*WORK TO COMPLETE*. Your reply should be an exact copy of the lines from the one that holds "of abstract concepts." to the end of the data below.

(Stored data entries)
★ ★ ★ ★
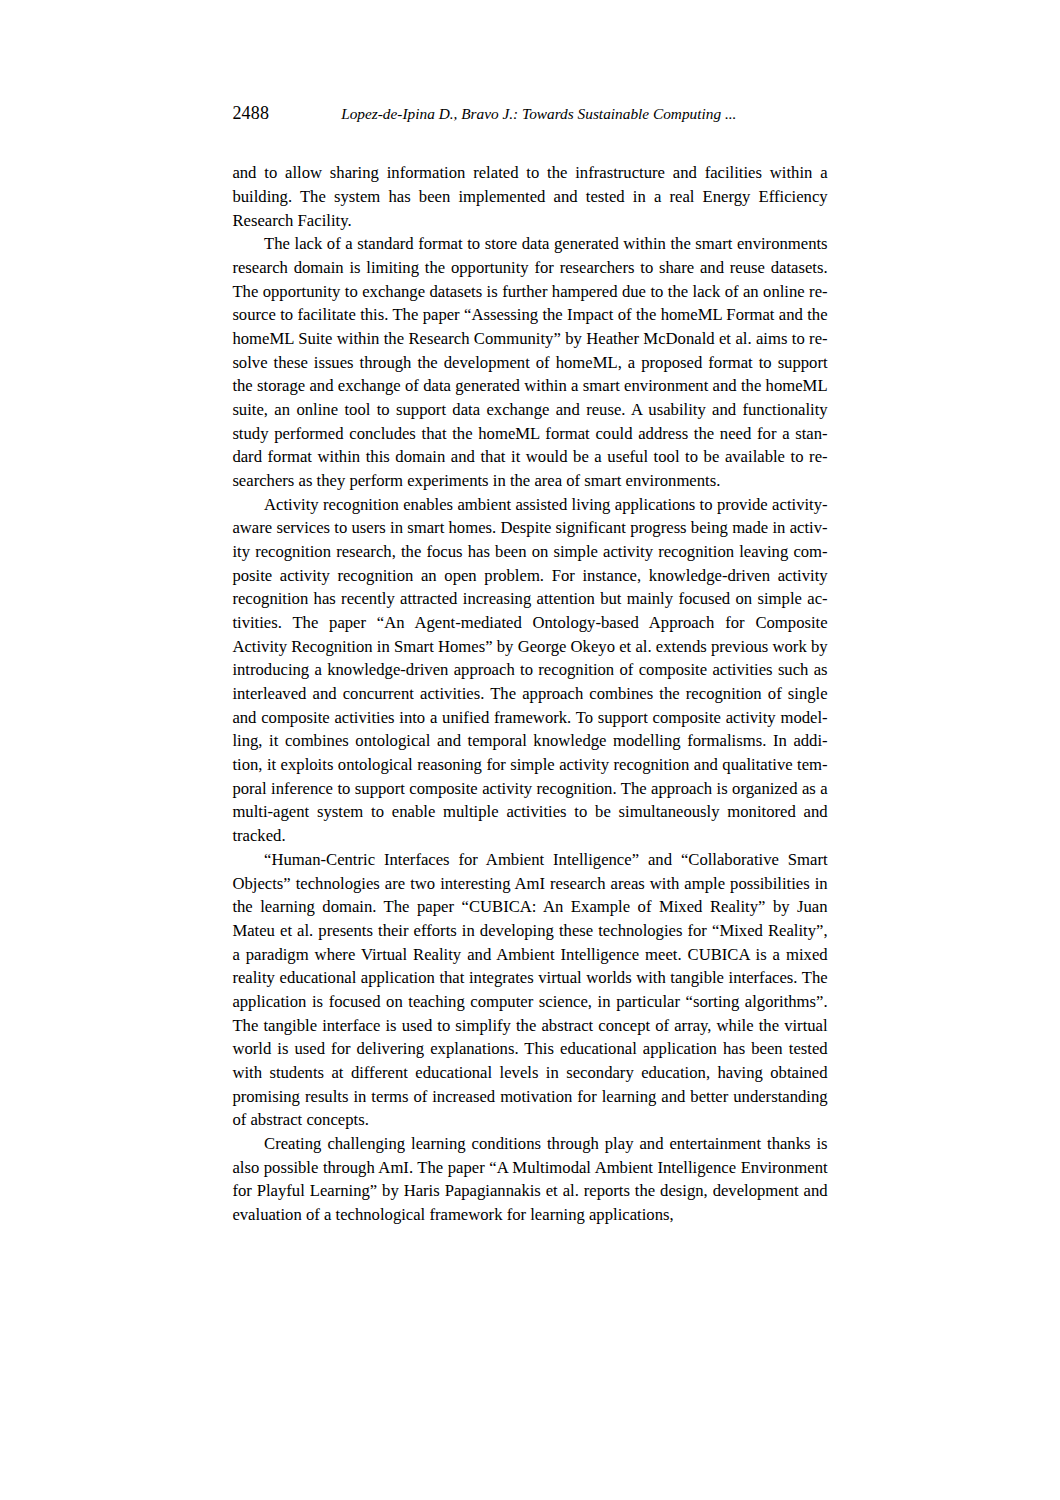2488 Lopez-de-Ipina D., Bravo J.: Towards Sustainable Computing ...
and to allow sharing information related to the infrastructure and facilities within a building. The system has been implemented and tested in a real Energy Efficiency Research Facility.
The lack of a standard format to store data generated within the smart environments research domain is limiting the opportunity for researchers to share and reuse datasets. The opportunity to exchange datasets is further hampered due to the lack of an online resource to facilitate this. The paper “Assessing the Impact of the homeML Format and the homeML Suite within the Research Community” by Heather McDonald et al. aims to resolve these issues through the development of homeML, a proposed format to support the storage and exchange of data generated within a smart environment and the homeML suite, an online tool to support data exchange and reuse. A usability and functionality study performed concludes that the homeML format could address the need for a standard format within this domain and that it would be a useful tool to be available to researchers as they perform experiments in the area of smart environments.
Activity recognition enables ambient assisted living applications to provide activity-aware services to users in smart homes. Despite significant progress being made in activity recognition research, the focus has been on simple activity recognition leaving composite activity recognition an open problem. For instance, knowledge-driven activity recognition has recently attracted increasing attention but mainly focused on simple activities. The paper “An Agent-mediated Ontology-based Approach for Composite Activity Recognition in Smart Homes” by George Okeyo et al. extends previous work by introducing a knowledge-driven approach to recognition of composite activities such as interleaved and concurrent activities. The approach combines the recognition of single and composite activities into a unified framework. To support composite activity modelling, it combines ontological and temporal knowledge modelling formalisms. In addition, it exploits ontological reasoning for simple activity recognition and qualitative temporal inference to support composite activity recognition. The approach is organized as a multi-agent system to enable multiple activities to be simultaneously monitored and tracked.
“Human-Centric Interfaces for Ambient Intelligence” and “Collaborative Smart Objects” technologies are two interesting AmI research areas with ample possibilities in the learning domain. The paper “CUBICA: An Example of Mixed Reality” by Juan Mateu et al. presents their efforts in developing these technologies for “Mixed Reality”, a paradigm where Virtual Reality and Ambient Intelligence meet. CUBICA is a mixed reality educational application that integrates virtual worlds with tangible interfaces. The application is focused on teaching computer science, in particular “sorting algorithms”. The tangible interface is used to simplify the abstract concept of array, while the virtual world is used for delivering explanations. This educational application has been tested with students at different educational levels in secondary education, having obtained promising results in terms of increased motivation for learning and better understanding of abstract concepts.
Creating challenging learning conditions through play and entertainment thanks is also possible through AmI. The paper “A Multimodal Ambient Intelligence Environment for Playful Learning” by Haris Papagiannakis et al. reports the design, development and evaluation of a technological framework for learning applications,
★ ★ ★ ★
*EXERCISE RESULT*.
“Human-Centric Interfaces for Ambient Intelligence” and “Collaborative Smart Objects” technologies are two interesting AmI research areas with ample possibilities in the learning domain. The paper “CUBICA: An Example of Mixed Reality” by Juan Mateu et al. presents their efforts in developing these technologies for “Mixed Reality”, a paradigm where Virtual Reality and Ambient Intelligence meet. CUBICA is a mixed reality educational application that integrates virtual worlds with tangible interfaces. The application is focused on teaching computer science, in particular “sorting algorithms”. The tangible interface is used to simplify the abstract concept of array, while the virtual world is used for delivering explanations. This educational application has been tested with students at different educational levels in secondary education, having obtained promising results in terms of increased motivation for learning and better understanding of abstract concepts.
Creating challenging learning conditions through play and entertainment thanks is also possible through AmI. The paper “A Multimodal Ambient Intelligence Environment for Playful Learning” by Haris Papagiannakis et al. reports the design, development and evaluation of a technological framework for learning applications,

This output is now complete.